Stored data:
....
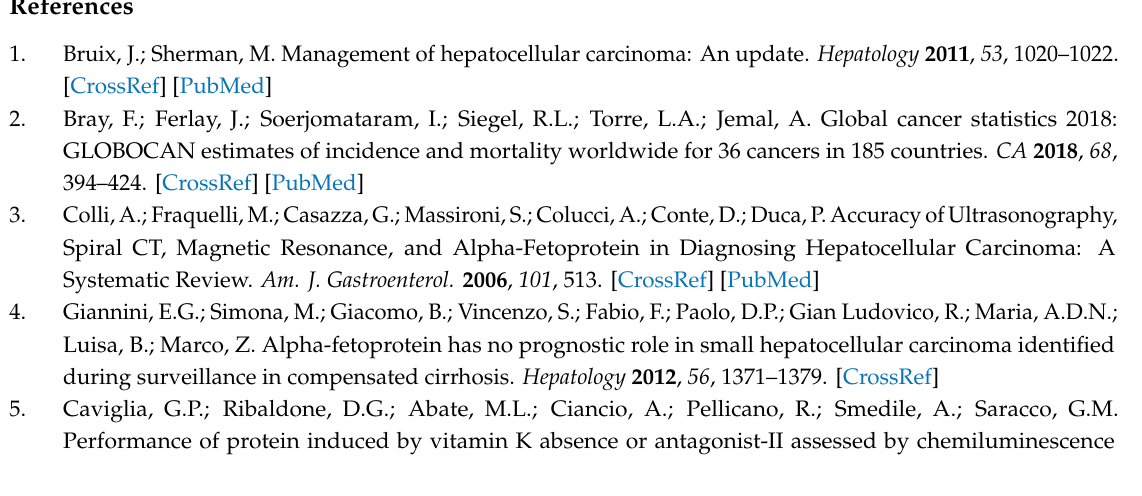
Table S1: clinicopathological characteristics of the 20 HCC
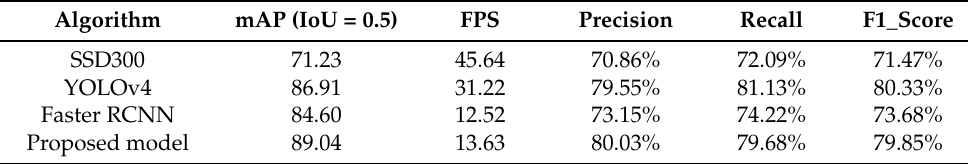
Table 3. Comparison results of the proposed method and state-of-the-art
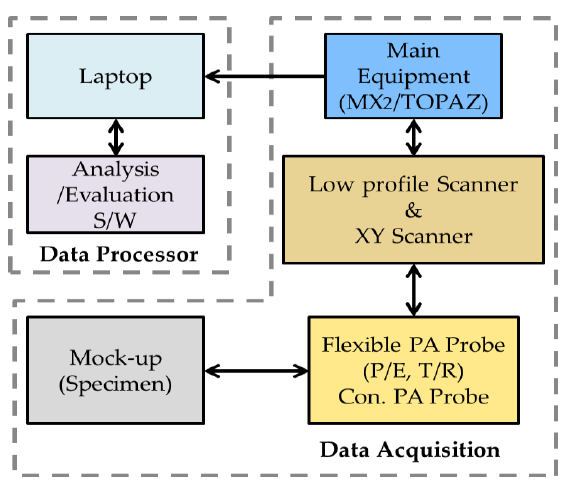
Figure 14. Schematic diagram of experimental setup.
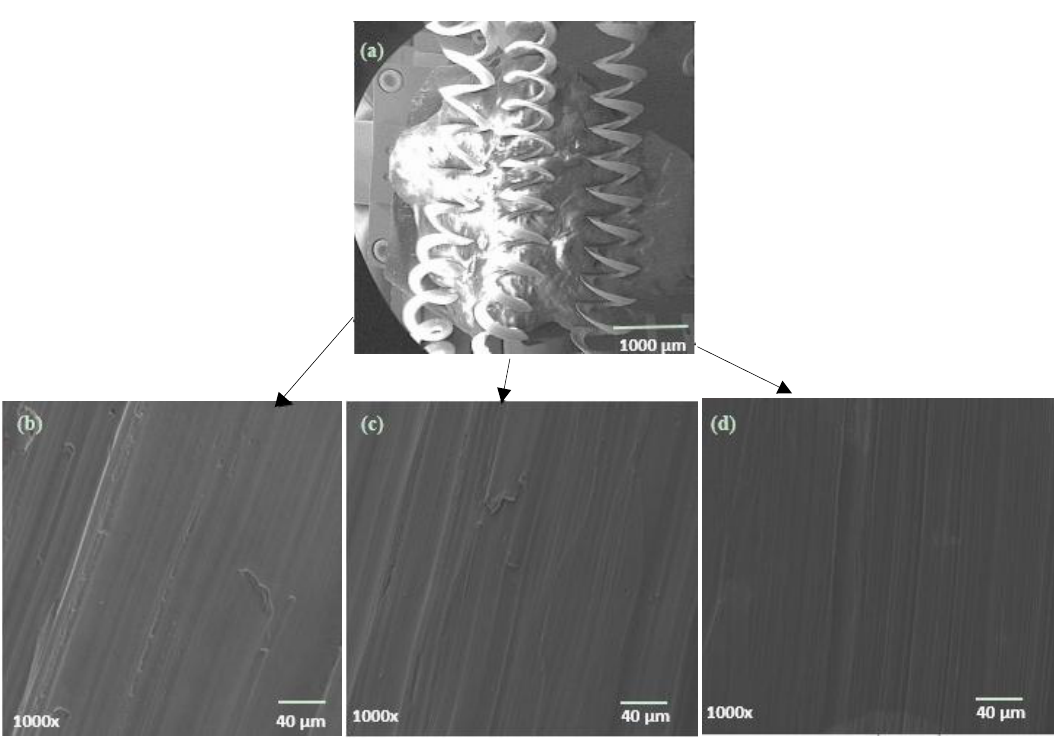
Figure 3. ( a ) General macrograph aspect of the chips, Chip undersurface obtained with ( b ) uncoated; ( c ) TiCN + Al 2 O 3 ; and ( d ) AlTiN carbide inserts.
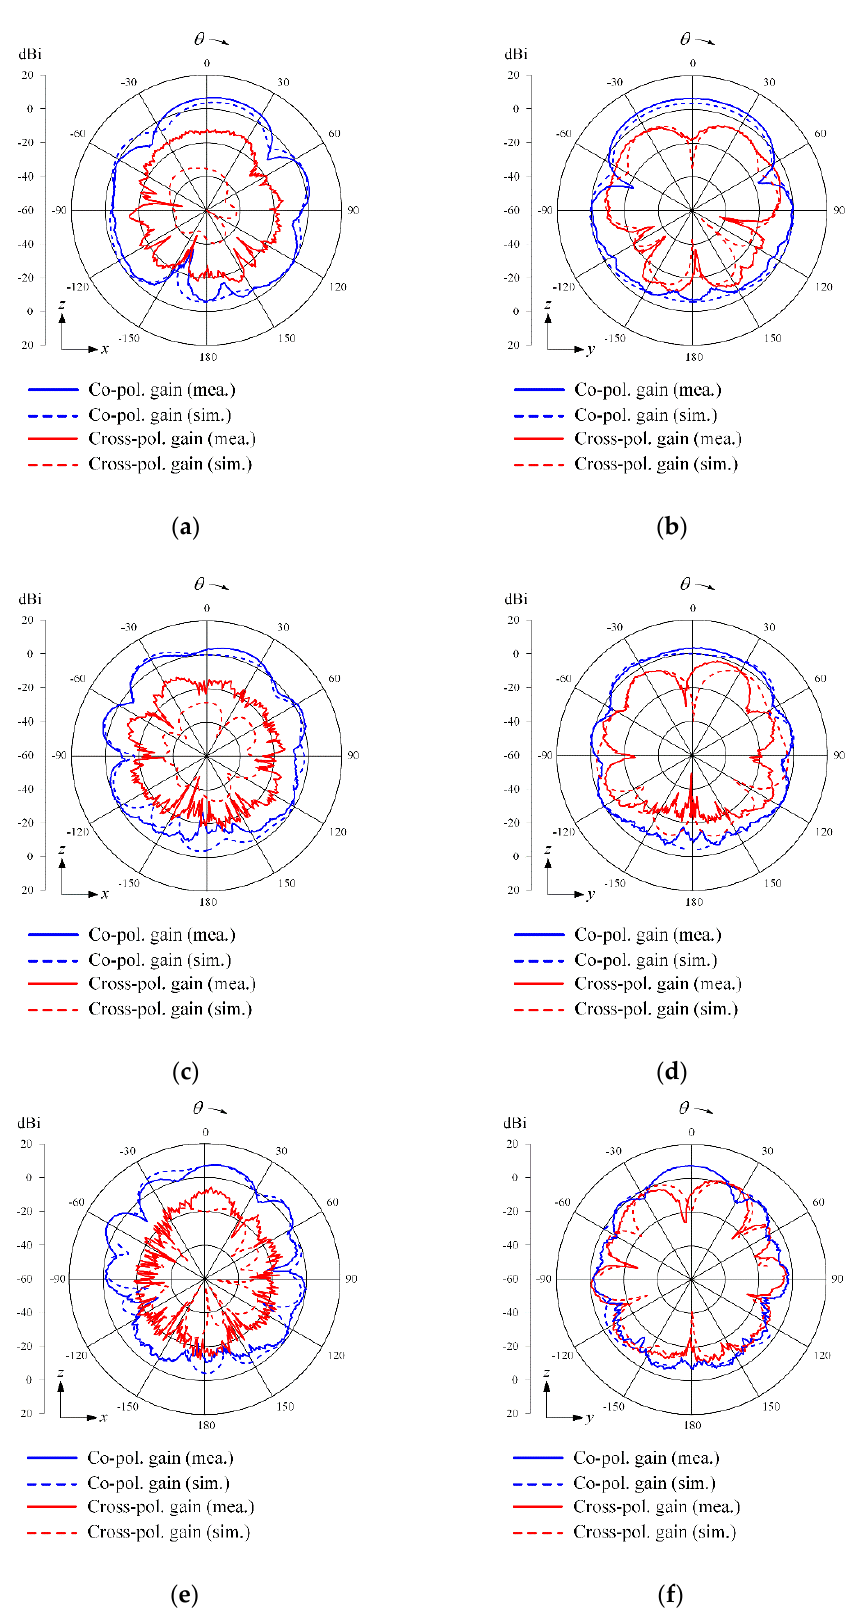
Figure 6. 2D radiation patterns: ( a ) zx -plane at 3 GHz; ( b ) zy -plane at 3 GHz; ( c ) zx -plane at 4.5 GHz; ( d ) zy -plane at 4.5 GHz; ( e ) zx -plane at 6 GHz; ( f ) zy -plane at 6 GHz.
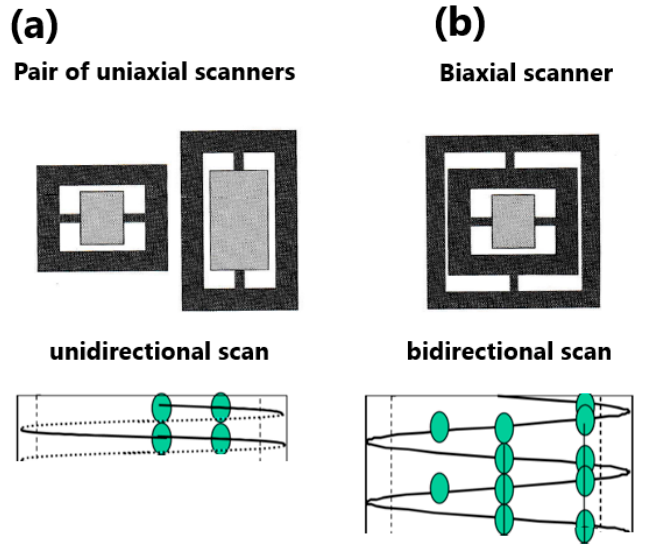
Figure 3. Schema of uniaxial scanner in ( a ) vs. biaxial scanner in ( b ) with associated scanning tra- jectories.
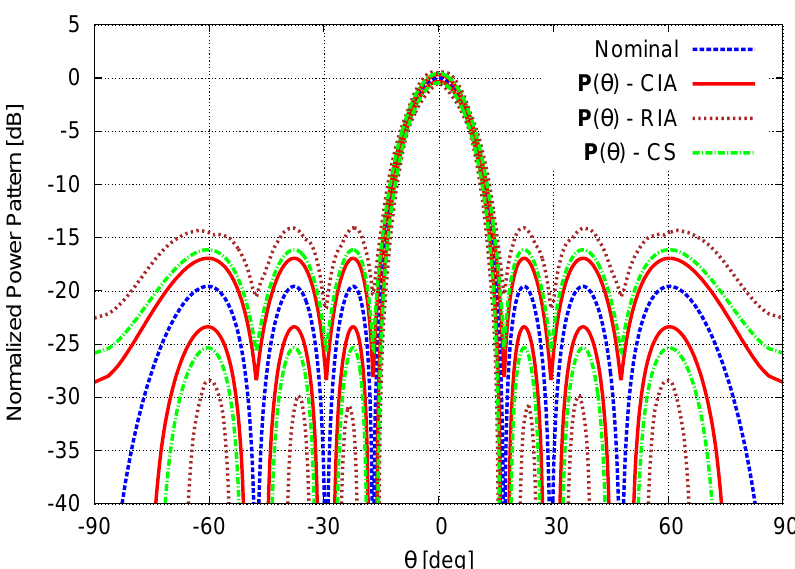
Figure 3. Calibration Error ( N = 8, d = λ ; Dolph–Chebyshev pattern: SLL ref = − 20 dB)—Nominal 2 power pattern and interval power pattern bounds predicted by the the circular IA (CIA), the rectangular IA (RIA), and the Cauchy-Schwartz-based method (CS) [16].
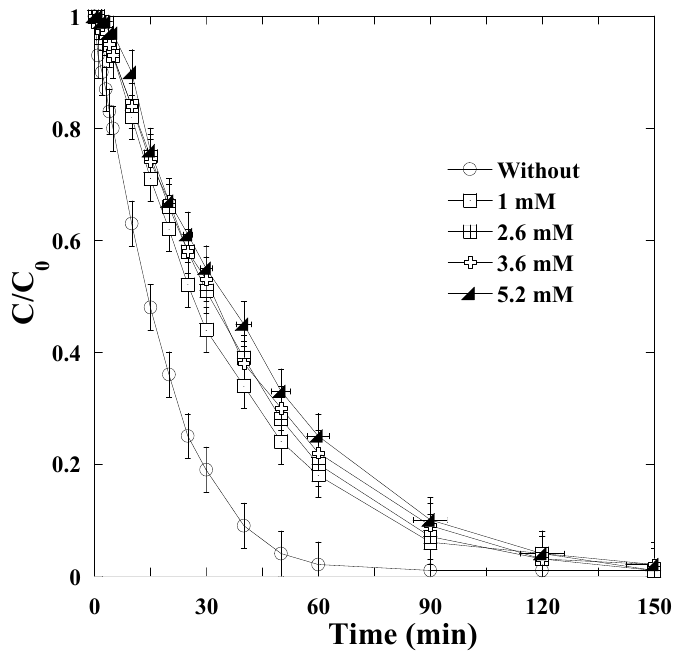
Figure 13. Effect of the addition of the tertbutanol on AO10 degradation ([AO10] 0 = 50 mg/L, 20 ± 1 ◦ C, [IO 4 − ] = 3 mM, irradiation intensity: 15 mW/cm 2 ).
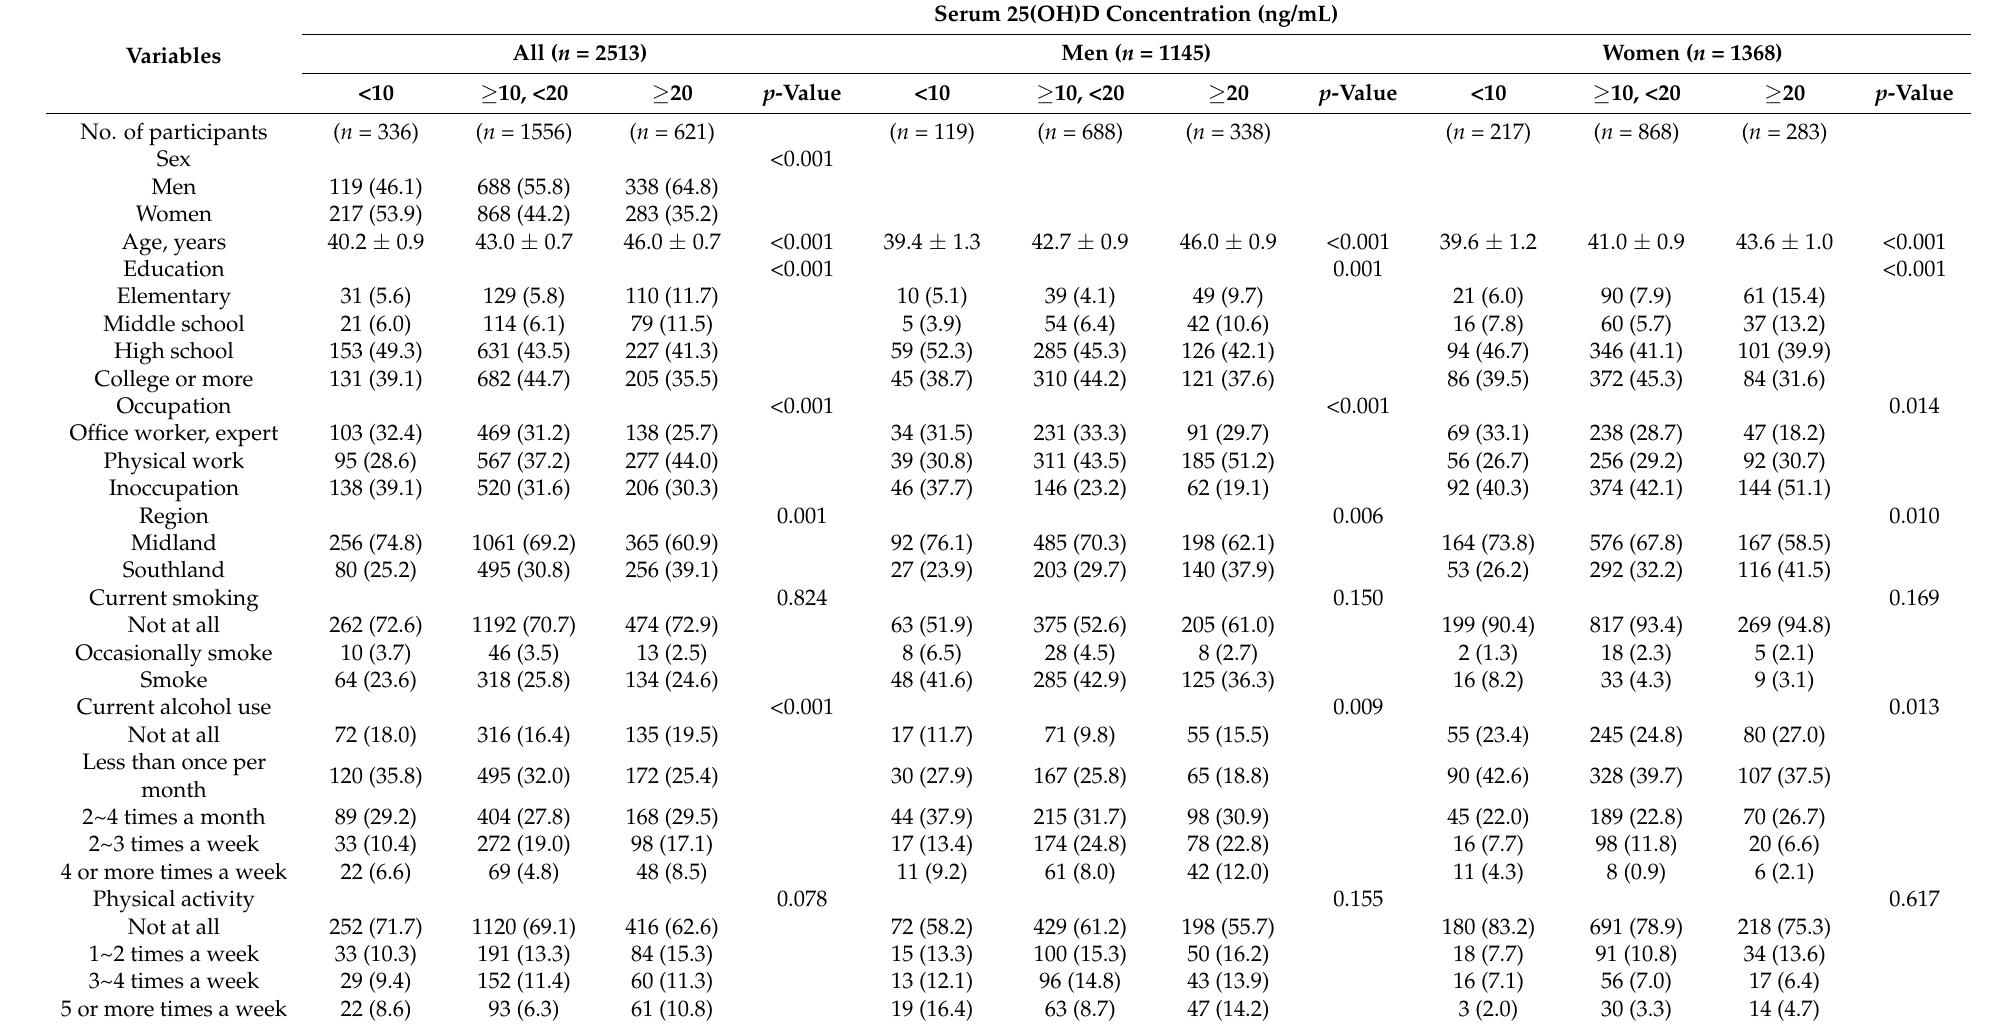
Table 1. General characteristics of the participants by categories of serum 25-hydroxyvitamin D (25(OH)D) concentration and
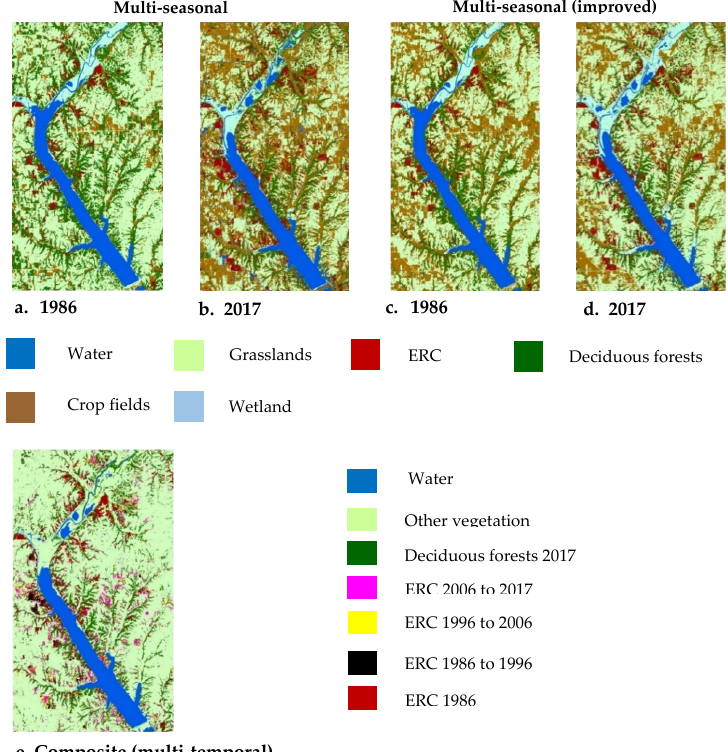
Figure 3. Image preparation method comparisons. Multi-seasonal SVM classification ( a ) 1986 and ( b ) 2017. Multi-seasonal (improved) classification ( c ) 1986 and ( d ) 2017. ( e ) Composite (multi-temporal) image classification with SVM.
....
▶ [PROBLEM DETAILS]:
Whenever a line in the entries holds the word "method", copy that line.

▶ [RESULT OF THE EXERCISE]:
Table 3. Comparison results of the proposed method and state-of-the-art
Figure 3. Calibration Error ( N = 8, d = λ ; Dolph–Chebyshev pattern: SLL ref = − 20 dB)—Nominal 2 power pattern and interval power pattern bounds predicted by the the circular IA (CIA), the rectangular IA (RIA), and the Cauchy-Schwartz-based method (CS) [16].
Figure 3. Image preparation method comparisons. Multi-seasonal SVM classification ( a ) 1986 and ( b ) 2017. Multi-seasonal (improved) classification ( c ) 1986 and ( d ) 2017. ( e ) Composite (multi-temporal) image classification with SVM.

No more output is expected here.